Portuguese university professor and politician

Nilza Marília Mouzinho de Sena (born 21 November 1976) is a Portuguese university professor. She was a member of the Assembly of the Republic of Portugal between 2011 and 2019, representing the Social Democratic Party (PSD), initially for the Coimbra constituency and then for Beja.

==Early life==
Nilza Marília Mouzinho de Sena has both Goan and Mozambican ancestry. She was born in Mozambique on 21 November 1976. Moving to Portugal, she graduated in 1998 in social communication at the Instituto Superior de Ciências Sociais e Políticas (Higher Institute of Social and Political Sciences - ISCSP), formerly part of the Technical University of Lisbon and now part of the University of Lisbon.
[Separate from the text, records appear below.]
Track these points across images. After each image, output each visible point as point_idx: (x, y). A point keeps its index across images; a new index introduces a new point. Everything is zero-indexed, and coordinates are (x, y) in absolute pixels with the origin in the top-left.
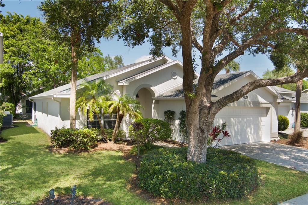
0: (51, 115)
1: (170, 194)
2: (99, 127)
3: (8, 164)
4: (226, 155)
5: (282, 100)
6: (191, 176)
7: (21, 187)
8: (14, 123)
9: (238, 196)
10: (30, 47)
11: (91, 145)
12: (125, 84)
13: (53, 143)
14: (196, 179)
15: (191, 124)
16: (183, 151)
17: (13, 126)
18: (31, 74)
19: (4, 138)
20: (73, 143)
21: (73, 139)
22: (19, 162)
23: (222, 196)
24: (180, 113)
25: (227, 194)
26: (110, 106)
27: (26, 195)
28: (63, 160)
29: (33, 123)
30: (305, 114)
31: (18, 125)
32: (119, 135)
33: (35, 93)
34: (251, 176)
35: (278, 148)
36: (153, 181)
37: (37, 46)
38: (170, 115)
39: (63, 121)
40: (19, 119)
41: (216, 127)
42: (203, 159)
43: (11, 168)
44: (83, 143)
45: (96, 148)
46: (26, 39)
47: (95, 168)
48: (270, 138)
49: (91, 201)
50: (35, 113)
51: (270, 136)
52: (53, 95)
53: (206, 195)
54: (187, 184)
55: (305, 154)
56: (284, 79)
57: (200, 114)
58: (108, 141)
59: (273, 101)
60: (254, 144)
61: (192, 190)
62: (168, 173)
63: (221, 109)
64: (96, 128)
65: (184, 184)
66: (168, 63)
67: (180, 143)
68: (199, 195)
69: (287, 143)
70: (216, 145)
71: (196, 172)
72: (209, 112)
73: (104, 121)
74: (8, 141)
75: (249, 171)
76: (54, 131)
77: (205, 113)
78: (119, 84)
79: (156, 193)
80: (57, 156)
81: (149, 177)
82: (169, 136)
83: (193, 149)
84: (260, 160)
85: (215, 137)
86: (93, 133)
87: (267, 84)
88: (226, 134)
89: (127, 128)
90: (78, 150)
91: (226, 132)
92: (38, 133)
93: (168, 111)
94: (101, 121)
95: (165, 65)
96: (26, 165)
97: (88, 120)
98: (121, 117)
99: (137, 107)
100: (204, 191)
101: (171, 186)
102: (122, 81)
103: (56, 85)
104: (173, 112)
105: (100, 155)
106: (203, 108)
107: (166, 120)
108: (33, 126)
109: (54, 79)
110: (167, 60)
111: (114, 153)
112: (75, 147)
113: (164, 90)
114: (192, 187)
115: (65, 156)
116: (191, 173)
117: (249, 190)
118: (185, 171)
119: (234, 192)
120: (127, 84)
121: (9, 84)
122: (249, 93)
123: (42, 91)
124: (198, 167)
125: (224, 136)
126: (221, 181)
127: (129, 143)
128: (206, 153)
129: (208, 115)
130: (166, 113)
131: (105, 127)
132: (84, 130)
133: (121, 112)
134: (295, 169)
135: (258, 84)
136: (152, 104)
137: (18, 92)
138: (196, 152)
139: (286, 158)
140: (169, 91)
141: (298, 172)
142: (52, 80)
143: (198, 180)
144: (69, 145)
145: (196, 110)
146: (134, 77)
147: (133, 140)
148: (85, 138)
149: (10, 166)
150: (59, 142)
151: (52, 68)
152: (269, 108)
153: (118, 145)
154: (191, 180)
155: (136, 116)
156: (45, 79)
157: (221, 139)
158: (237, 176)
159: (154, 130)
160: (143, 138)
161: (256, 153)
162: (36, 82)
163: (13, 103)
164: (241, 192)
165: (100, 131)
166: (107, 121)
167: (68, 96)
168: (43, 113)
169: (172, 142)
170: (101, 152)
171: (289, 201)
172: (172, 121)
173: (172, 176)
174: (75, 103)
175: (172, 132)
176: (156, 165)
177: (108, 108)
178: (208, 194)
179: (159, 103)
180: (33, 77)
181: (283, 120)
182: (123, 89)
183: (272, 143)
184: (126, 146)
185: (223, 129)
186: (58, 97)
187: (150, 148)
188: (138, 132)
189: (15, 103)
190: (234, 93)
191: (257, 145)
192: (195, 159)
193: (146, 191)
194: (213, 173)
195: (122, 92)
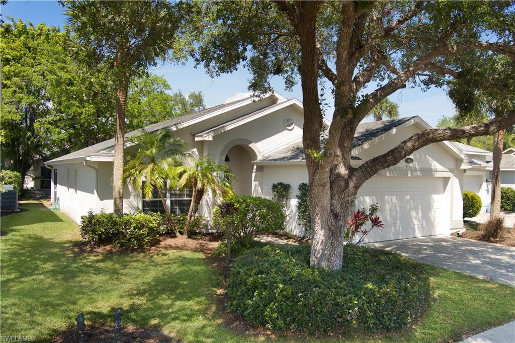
0: (82, 191)
1: (280, 322)
2: (163, 211)
4: (376, 257)
5: (470, 165)
6: (316, 292)
7: (29, 312)
8: (20, 204)
9: (397, 325)
10: (48, 78)
11: (149, 242)
12: (206, 139)
13: (85, 238)
14: (326, 297)
15: (317, 205)
16: (303, 251)
17: (19, 210)
18: (49, 123)
21: (118, 230)
22: (27, 269)
23: (369, 326)
24: (298, 187)
25: (378, 322)
26: (181, 175)
27: (38, 324)
28: (102, 265)
29: (53, 204)
30: (508, 189)
31: (26, 208)
32: (196, 224)
33: (55, 155)
34: (418, 293)
35: (462, 245)
36: (253, 301)
37: (58, 76)
38: (282, 190)
39: (102, 200)
40: (29, 200)
41: (358, 212)
42: (338, 264)
43: (13, 280)
44: (135, 238)
45: (158, 246)
46: (40, 64)
47: (156, 279)
48: (451, 229)
50: (55, 188)
51: (450, 226)
52: (85, 157)
53: (341, 325)
54: (310, 306)
55: (509, 255)
56: (474, 128)
57: (331, 187)
58: (178, 234)
59: (454, 168)
60: (423, 239)
61: (319, 316)
62: (278, 287)
63: (367, 179)
64: (157, 212)
65: (305, 305)
66: (279, 104)
67: (299, 237)
68: (330, 325)
69: (478, 237)
70: (360, 242)
71: (325, 285)
72: (347, 184)
73: (172, 201)
75: (415, 284)
76: (86, 217)
77: (340, 186)
78: (197, 139)
79: (257, 321)
80: (92, 258)
81: (246, 295)
82: (280, 226)
83: (319, 247)
84: (433, 266)
85: (357, 228)
86: (154, 219)
88: (376, 222)
89: (210, 213)
90: (127, 249)
91: (377, 219)
92: (61, 221)
93: (278, 183)
94: (166, 201)
95: (273, 107)
96: (38, 274)
97: (144, 200)
98: (201, 193)
99: (227, 178)
100: (339, 317)
101: (282, 309)
102: (202, 134)
103: (91, 141)
104: (286, 185)
105: (165, 258)
106: (337, 178)
107: (275, 198)
108: (52, 210)
109: (87, 131)
110: (277, 99)
111: (187, 254)
112: (122, 245)
114: (318, 311)
115: (105, 259)
116: (317, 286)
117: (414, 316)
118: (307, 285)
119: (389, 319)
120: (211, 139)
121: (13, 140)
122: (414, 152)
123: (67, 152)
124: (327, 276)
125: (373, 226)
126: (367, 301)
127: (214, 238)
128: (342, 253)
129: (345, 189)
130: (275, 187)
131: (173, 211)
132: (138, 216)
133: (199, 185)
134: (491, 281)
135: (430, 137)
136: (252, 172)
137: (27, 152)
138: (326, 252)
139: (476, 262)
141: (497, 285)
142: (84, 133)
143: (328, 299)
144: (112, 240)
145: (325, 181)
147: (220, 233)
149: (12, 276)
150: (95, 237)
151: (84, 112)
152: (449, 178)
153: (194, 241)
154: (316, 300)
155: (224, 193)
156: (72, 131)
157: (367, 231)
158: (394, 293)
159: (255, 216)
160: (236, 229)
161: (426, 254)
162: (57, 136)
163: (19, 172)
164: (401, 320)
165: (163, 217)
166: (176, 201)
167: (111, 160)
168: (69, 187)
169: (285, 236)
170: (166, 252)
171: (482, 333)
172: (286, 202)
173: (284, 293)
174: (122, 169)
175: (286, 219)
176: (258, 274)
177: (178, 179)
178: (346, 323)
179: (264, 170)
180: (53, 127)
181: (472, 199)
182: (202, 149)
183: (452, 238)
184: (208, 242)
185: (371, 214)
186: (93, 160)
187: (248, 246)
188: (229, 219)
189: (22, 171)
190: (389, 152)
191: (428, 240)
192: (324, 264)
193: (240, 317)
194: (353, 287)
195: (202, 152)
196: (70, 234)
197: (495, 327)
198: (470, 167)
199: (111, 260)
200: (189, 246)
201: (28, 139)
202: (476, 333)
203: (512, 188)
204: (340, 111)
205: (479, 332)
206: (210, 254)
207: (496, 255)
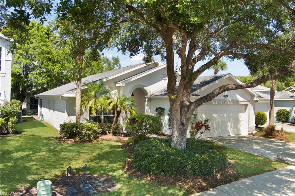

She completed a master's degree in political science at the same institution in 2001 and obtained a doctorate in social sciences, specialising in sociology, in 2007.

==Academic career==
Sena is a professor at ISCSP. She teaches in the areas of political science and communication sciences at undergraduate, master's and doctoral levels. She was a member of the Scientific Council and the Pedagogical Council of ISCSP. She is also a member of the Associação Portuguesa de Ciências da Comunicação (Portuguese Association of Science and Communication – SOPCOM).

==Political career==
Sena was president of the Parish Assembly of Santo Condestável in Lisbon between 2005 and 2009. She was elected as a Deputy to the Assembly of the Republic in the 12th and 13th Legislatures between 2011 and 2019, as a member of the liberal-conservative Social Democratic Party (PSD). In 2011 she was on the party's list for Coimbra and in 2015 on the Beja list. In the Assembly, she was Vice-President of the Education, Science and Culture Committee.

She was a vice-president of the PSD between 2010 and 2014. A member of the Portuguese delegation to the Organization for Security and Co-operation in Europe (OSCE) from 2011, in 2016 Sena was Chair of the OSCE's Commission for Economic Affairs, Science, Technology and the Environment. A founding member of Portugal's Platform for Sustainable Growth, she has been an advisor to the Conselho Nacional de Educação (National Education Council) and to the Comissão para a Igualdade e Contra a Discriminação Racial (Committee for Equality and Opposition to Racial Discrimination - CICDR).

==Publications==
Sena's publications include:
- Televisão e Democracia: eleições, debates e comunicação política (Television and democracy: elections, debates and other political communication products). 2011. In Joel Frederico da Silveira and Luís Marques. "Public Television Service. Challenges for the 21st Century". Serviço público de Televisão. Celta.
- A Televisão por dentro e Por (Television inside and out). 2011. Minerva, Coimbra.
- Espaço Público, Opinião e Democracia (Public Space, Opinion and Democracy). 2007. AAVV, Studies in Communication Review. University of Beira Interior.
- As regras e os equívocos do discurso politico (The rules and mistakes of political discourse). 2006. Comunicação e Marketing Político, ISCSP.
- A Interpretação Política do Debate Televisivo, 1974-1999 (The Political Interpretation of the Television Debate, 1974-1999). 2002. ISCSP.